The bus was unveiled by the Mayor of Bandung, Ridwan Kamil, on New Year's Eve 2014, and on February 18, 2018 it was announced that a tour bus will serve the city's. A local tour leader will accompany tourists on the bus. Bandros is managed by two parties: the Department of Transportation in Bandung (which is associated with the Regional Revenue and Expenditures Budget) and Mang Dudung which forms part of Corporate Social Responsibility. Buses have a capacity of 22 people. There are six buses operated by the Corporate Social Responsibility division, and 12 buses operated by the Regional Revenue and Expenditures Budget which is managed by the BLUD UPT Angkutan Department of Transportation in Bandung.

== History ==
The existence of bandros as tour bus started with a plan of the Bandung City Mayor, Ridwan Kamil when he was a newly elected mayor in 2013, and to improve the tourism sector, which is one of wheel drive economic mainstay and Bandung. According to the plan, the bus will transit at each hotel to escort tourists to travel around the city of Bandung and its surroundings.
In addition, the bus is designed with a comfortable and attractive, which is expected to reduce the use of private transportation so that it can reduce the congestion that occurs in the city

This plan is then received from the Telkomsel, willing to fund the first units of a tour bus in the city of Bandung through the Corporate Social Responsibility.

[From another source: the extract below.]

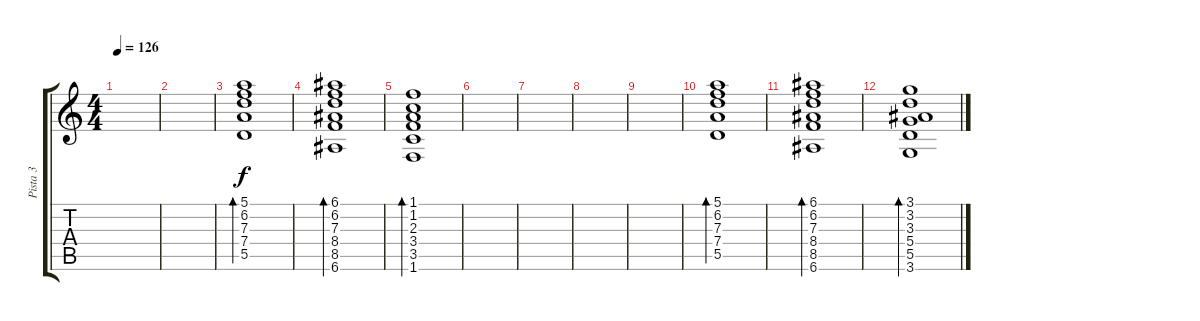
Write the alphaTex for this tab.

In addition, the city government is also holding an open competition to name the tour bus through social networking Twitter. the competition was won by Erry Pamungkas who named this tour bus with BANDROS, which is stands for the Bandung Tour Bus. The name itself comes from the name bandros one of the typical foods Parahyangan so the name is increasingly making a tour bus in the city of Bandung interesting. Finally, on 31 December 2013, coinciding with the New Year's Eve 2014, the Mayor, Ridwan Kamil officially launched Bandung Tour Bus.

== Fares ==
Fares are relatively cheap, only Rp. 20,000 for one trip.

There are two payment methods:
- Cash (customers can pay using local currency, Rupiah)
- QRIS (Customers can pay by scanning the QR code using any supporting e-money payment app such as QRIS)

== Route ==

- From Alun - Alun Kota Bandung : Alun-alun Kota Bandung - Banceuy - Cikapundung - Braga - Suniaraja - Perintis Kemerdekaan - Wastukancana - LLRE Martadinata - Ir H Djuanda - Diponogoro - Citarum - Lombok - Aceh - Sumatera - Tamblong - Asia Afrika -Alun-alun Kota Bandung
- From Jalan Diponegoro : Jalan Diponogoro - Citarum - Lombok - Aceh - Sumatera - Tamblong - Asia Afrika - Alun-alun - Banceuy - Cikapundung - Braga - Suniaraja - Perintis Kemerdekaan - Wastukancana - LLRE Martadinata - Ir H Djuanda - Jalan Diponogoro

== Facilities ==
One of the facilities provided in the bus is a tool GPS so that tourists know where his position was.
in addition to GPS, the bus is also equipped with a data center and information making it easier for tourists to access the ins and outs of the city of Bandung.

Physically, bandros has a length of 747 cm and 315 cm high and 210 cm wide. At the bottom level, there are a number of round seat and a lounger with a capacity of 20 passengers. The driver and conductor bandros be clothed with a special design that makes tourists are increasingly interested in using these buses.